New US Part 135 rules crack down on operators

Fallout from the February 2005 take-off crash of a chartered Bombadier Challenger 600 at Teterboro airport, New Jersey will hit Part 135 air taxi companies in the coming months as the US Federal Aviation Administration imposes new operational specifications set to go live on 15 March.

At issue are the safety assurances the FAA wants passengers to have when chartering or flying an aircraft from a Part 135 operator, a complex situation given that the vast majority of turbojet aircraft used by the 2,500 air-taxi certificate holders in the USA do not belong to the companies. In many cases, private owners sublet their aircraft to companies to generate revenue.

Challenger 600 crash 
© Stuart Ramson/Empics   

The 2005 Challenger 600 crash at Teterboro helped spark FAA rule change

The Teterboro crash, which injured the crewmembers, eight people in the cabin and several more on the ground, shows how complicated the chartering web had become.

The passengers had booked the trip through a broker, who then chartered the aircraft from an air taxi operator, which had been paying a Part 135 certificate holder to have its aircraft listed as part of the Part 135 operator's fleet, a practice known as "franchising" the 135 certificate.

While the arrangements could be legal if carried out properly, the FAA had discovered that in many situations, Part 135 companies had lost "operational control" of the charters, as was the case at Teterboro.

Problems were exacerbated by local FAA inspectors who differed in their opinions as to what was allowable for their Part 135 charges.

Some arrangements bordered on deception. "In some instances, it appeared that these parties characterised their business arrangement so an aircraft owner or management company purportedly could operate the aircraft in common carriage under the auspices of the air carrier's certificate," the FAA says. Spelled out in the notice are rules for how the FAA expects operators to maintain control of their operations, or risk having regulators shut them down.

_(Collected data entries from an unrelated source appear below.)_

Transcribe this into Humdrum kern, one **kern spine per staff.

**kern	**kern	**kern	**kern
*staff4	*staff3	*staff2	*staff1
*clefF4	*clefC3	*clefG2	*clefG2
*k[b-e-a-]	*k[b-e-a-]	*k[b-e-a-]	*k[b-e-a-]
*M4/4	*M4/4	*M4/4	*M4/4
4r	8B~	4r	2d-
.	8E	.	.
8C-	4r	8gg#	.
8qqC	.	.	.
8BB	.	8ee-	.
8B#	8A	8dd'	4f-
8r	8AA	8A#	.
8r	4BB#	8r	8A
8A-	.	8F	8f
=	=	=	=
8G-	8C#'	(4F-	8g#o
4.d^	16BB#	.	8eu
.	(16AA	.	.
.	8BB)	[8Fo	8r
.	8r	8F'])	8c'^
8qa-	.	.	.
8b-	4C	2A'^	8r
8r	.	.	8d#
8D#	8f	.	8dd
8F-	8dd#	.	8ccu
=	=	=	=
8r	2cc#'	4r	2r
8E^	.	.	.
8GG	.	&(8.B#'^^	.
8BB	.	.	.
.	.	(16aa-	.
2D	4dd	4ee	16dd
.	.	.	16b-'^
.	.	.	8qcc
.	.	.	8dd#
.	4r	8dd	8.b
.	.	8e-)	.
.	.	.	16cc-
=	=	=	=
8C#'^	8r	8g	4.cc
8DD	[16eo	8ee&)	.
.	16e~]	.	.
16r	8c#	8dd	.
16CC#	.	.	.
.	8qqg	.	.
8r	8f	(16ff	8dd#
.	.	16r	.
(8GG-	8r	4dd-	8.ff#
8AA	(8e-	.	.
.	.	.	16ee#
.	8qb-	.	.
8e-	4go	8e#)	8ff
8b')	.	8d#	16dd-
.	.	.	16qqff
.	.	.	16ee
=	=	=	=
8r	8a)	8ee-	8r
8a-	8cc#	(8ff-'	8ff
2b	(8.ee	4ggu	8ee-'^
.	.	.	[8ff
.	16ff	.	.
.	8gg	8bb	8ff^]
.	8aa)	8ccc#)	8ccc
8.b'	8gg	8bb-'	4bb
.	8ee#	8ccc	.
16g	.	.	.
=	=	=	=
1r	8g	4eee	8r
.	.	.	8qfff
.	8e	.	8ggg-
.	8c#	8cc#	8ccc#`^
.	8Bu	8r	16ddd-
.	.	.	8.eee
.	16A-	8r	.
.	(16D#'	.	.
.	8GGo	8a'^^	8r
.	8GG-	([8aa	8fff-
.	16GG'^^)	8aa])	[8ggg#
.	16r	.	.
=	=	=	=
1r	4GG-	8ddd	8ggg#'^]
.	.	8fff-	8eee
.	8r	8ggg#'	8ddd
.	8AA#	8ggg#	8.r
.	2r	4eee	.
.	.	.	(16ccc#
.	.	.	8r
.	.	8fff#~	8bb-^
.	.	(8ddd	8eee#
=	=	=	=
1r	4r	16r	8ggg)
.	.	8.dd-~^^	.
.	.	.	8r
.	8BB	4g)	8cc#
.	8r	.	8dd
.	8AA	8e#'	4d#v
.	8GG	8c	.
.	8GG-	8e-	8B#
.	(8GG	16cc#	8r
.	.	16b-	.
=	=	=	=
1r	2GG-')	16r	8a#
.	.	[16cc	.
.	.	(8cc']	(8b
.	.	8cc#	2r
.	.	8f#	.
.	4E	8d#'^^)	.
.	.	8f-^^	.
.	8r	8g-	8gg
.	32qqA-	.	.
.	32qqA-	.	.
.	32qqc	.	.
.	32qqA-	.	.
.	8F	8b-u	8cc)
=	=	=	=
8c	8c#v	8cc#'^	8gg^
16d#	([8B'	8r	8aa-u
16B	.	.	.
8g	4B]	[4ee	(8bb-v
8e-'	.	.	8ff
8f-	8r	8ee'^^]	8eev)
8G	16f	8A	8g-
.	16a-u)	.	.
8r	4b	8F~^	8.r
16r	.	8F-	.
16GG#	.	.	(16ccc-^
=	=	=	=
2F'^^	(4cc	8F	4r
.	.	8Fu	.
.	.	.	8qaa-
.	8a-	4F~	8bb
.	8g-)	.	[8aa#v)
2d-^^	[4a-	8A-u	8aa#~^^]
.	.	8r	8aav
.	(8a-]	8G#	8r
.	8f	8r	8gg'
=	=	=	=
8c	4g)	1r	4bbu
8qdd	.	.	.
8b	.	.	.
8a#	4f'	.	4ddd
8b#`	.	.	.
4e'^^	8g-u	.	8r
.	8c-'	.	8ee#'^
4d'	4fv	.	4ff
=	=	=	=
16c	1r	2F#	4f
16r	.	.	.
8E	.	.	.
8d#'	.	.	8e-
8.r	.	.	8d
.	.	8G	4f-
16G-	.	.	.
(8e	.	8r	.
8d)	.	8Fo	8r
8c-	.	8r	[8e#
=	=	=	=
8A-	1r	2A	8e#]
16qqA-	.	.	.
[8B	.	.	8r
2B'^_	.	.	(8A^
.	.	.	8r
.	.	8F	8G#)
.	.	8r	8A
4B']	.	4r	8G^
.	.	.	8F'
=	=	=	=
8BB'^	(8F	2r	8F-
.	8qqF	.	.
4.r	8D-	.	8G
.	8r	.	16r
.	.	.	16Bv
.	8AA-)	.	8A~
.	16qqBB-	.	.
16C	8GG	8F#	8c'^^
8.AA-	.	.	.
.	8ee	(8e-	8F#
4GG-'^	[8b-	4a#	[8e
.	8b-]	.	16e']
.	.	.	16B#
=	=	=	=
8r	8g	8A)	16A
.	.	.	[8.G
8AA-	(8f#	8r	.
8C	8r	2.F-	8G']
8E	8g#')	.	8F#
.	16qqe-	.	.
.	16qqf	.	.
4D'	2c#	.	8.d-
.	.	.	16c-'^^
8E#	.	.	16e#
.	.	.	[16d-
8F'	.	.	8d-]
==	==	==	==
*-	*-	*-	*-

Officials at the National Business Aviation Association, which along with other groups assisted the FAA in formulating the policy, express concern that the final product leaves key details open to different interpretation by FAA inspectors and the Part 135 companies they oversee.

One example is that the FAA did not explicitly state whether a Part 135 company can lease the crew along with a private owner's aircraft, a pairing that is generally the safest combination.